Debus states that neither the use of single or dual antiplatelets, nor full anticoagulation, was found on clinical research to substantially improve limb or mortality outcomes post revascularisation

COMPASS trial was stopped early because the benefit seen in preventing MACE was substantial (26%). The truncation stimulated set up of the VOYAGER PAD trial.

Full data set on VOYAGER PAD - 2.6% absolute risk reduction over 3 years of composite primary endpoint of ALI, Major LL amputation of vascular aetiology, MI, Ischaemic stroke or Cardiovascular death. NNT=39.

The arm that had the benefit of 2.6% was given Aspirin 75 + Rivaroxaban 2.5 BD daily. The other arm had Aspirin and Placebo.

The benefit in the surgical subgroup analysis of VOYAGER PAD was even more pronounced.

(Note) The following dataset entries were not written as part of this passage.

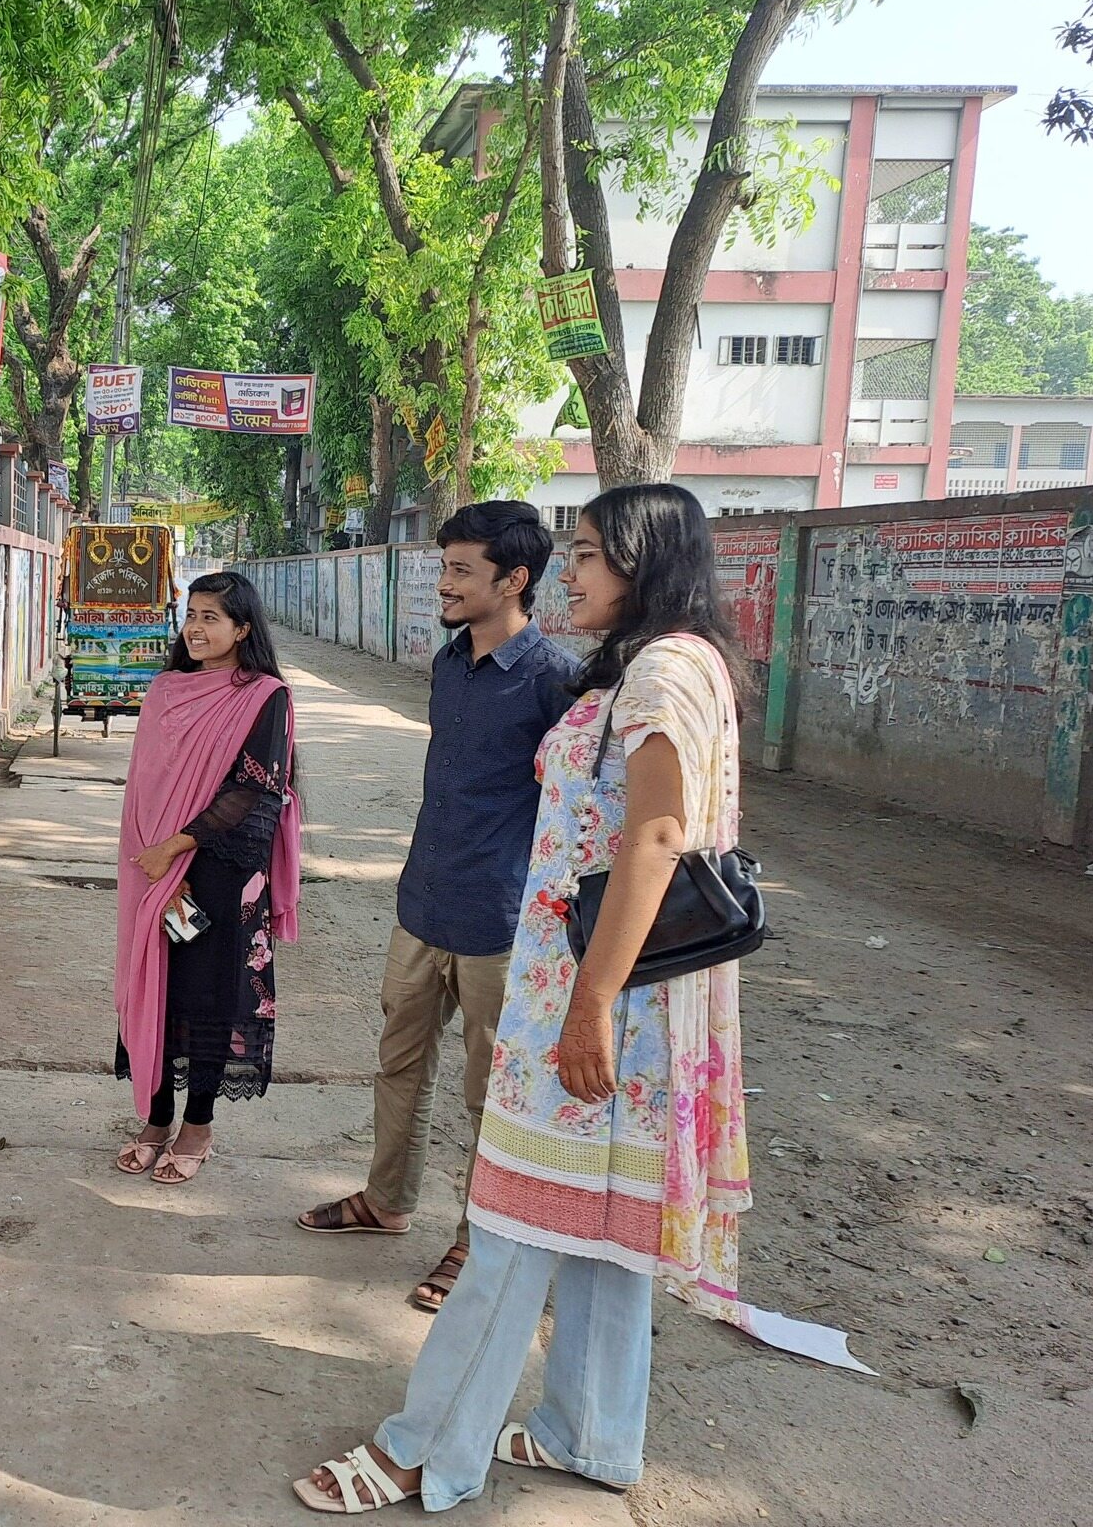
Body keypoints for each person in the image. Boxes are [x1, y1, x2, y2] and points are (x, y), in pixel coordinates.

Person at [294, 483, 753, 1513]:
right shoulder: (651, 666)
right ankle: (586, 1432)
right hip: (608, 1002)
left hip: (595, 1008)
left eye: (587, 553)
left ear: (642, 564)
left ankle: (425, 1448)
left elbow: (653, 840)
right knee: (598, 1231)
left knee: (506, 1227)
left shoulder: (662, 671)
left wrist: (587, 1005)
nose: (570, 573)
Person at [297, 501, 576, 1314]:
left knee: (490, 1092)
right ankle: (386, 1202)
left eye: (460, 570)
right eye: (441, 567)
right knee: (399, 1066)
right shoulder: (448, 665)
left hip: (502, 920)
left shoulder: (555, 682)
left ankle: (477, 1238)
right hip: (422, 904)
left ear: (513, 580)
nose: (442, 583)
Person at [114, 572, 301, 1186]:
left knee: (208, 993)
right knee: (158, 987)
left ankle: (197, 1124)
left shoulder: (265, 696)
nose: (195, 627)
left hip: (220, 870)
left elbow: (255, 790)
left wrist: (176, 848)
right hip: (154, 866)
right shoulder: (166, 690)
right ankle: (155, 1117)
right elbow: (145, 781)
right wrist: (151, 852)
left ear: (243, 629)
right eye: (191, 614)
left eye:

4.2% absolute risk reduction over 3 years of composite primary endpoint of ALI, Major LL amputation of vascular aetiology, MI, Ischaemic stroke or Cardiovascular death. NNT=24.

The surgical revascularisation sub-group had only open surgery, not endovascular recanalisation.

The Aspirin + low dose Riva benefit was maintained across both conduit types, although vein fared better.